Mizuno Wave Paradox, $135
Taking a page out of Frank Lloyd Wright’s playbook, Mizuno has crafted a shoe where form follows function. These things are like a Ferrari for your foot with a lightweight chassis built to turn you into a speed machine. Designed to take you on a durable, smooth ride, these puppies are the real deal — 10.6 ounces of hard-working material.
As a self-proclaimed hater of running, I took a pair for a spin and did not hate my running experience. It may not sound like it, but that’s definitely high praise. Seriously, there was hardly any cursing of my own existence.
Plus, you feel cultured the moment you lace ’em up.
The sleek design was inspired by the repetitive pattern of Japanese umbrellas. The pattern appears to have wonderful curves; however the graphic is made up of entirely straight lines making the shoe a true Paradox.
Gold Vladimir Putin iPhone Case, $4,000
Because if you don’t want to piss off Putin. Ever.
Kanka Grill, $230
Take your outdoor cooking to the next level with this mobile rotisserie unit. I don’t make many promises in life, but here’s one: if you take this thing out and start charring up some delicious meat over a campfire, you’ll instantly gain the respect of anyone within a 1,000-foot radius. The unit can hold up to 15 pounds of dead animal and will work on any heat source. My mouth is watering just looking at it.
Octavio Tilly Surfboard, $3,000
Hit the beach in style. Catch a killer wave. Never come back. Sound like a Point Break fantasy? Now you can live it IRL without the pesky death.
Boldfoot Socks, TBA
Channel your inner Herm Edwards by supporting this sock start-up specializing in fresh as fuck designs made here right in the good old U S of A. After all, this country loves an underdog story.
Summer is hot and the sun’s rays are brutal. Protect your peepers and look like a giant badass with OP’s mature take on aviators. This pair comes in four different tints, each more awesome than the last.
Make tangles a thing of the past with these handy earbuds. Sadly, you’ll find another thing to inspire your blind rage.

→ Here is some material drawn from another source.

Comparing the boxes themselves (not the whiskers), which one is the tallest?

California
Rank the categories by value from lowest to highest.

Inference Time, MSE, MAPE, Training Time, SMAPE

Salty Energy Bars, $reasonable
Finally, a energy bar for the mature human who has learned savory is better than sweet in every situation. Anyone who prefers candy to actual flavor is a child. Do not let anyone tell you otherwise. Kind has changed the game with a wide array of sophisticated flavors, all of which give me a bad case of the munchies.
DV8 Golf Clubs, $1,070
You’ll feel like freaking McGuyver out there with these quick-change clubs. These aren’t traditional sticks, they’re a choose your own adventure in a bag. One thing’s for sure: a round with these won’t be your typical round.
Key Valet, $55
I don’t know about you, but I am so sick of losing my stuff. I’ve lost my keys and wallet more times than I can remember — which is probably another problem. So this key valet is right up my alley. It’s sharp as hell and also serves a purpose, the exact opposite of what I feel when I lose my shit.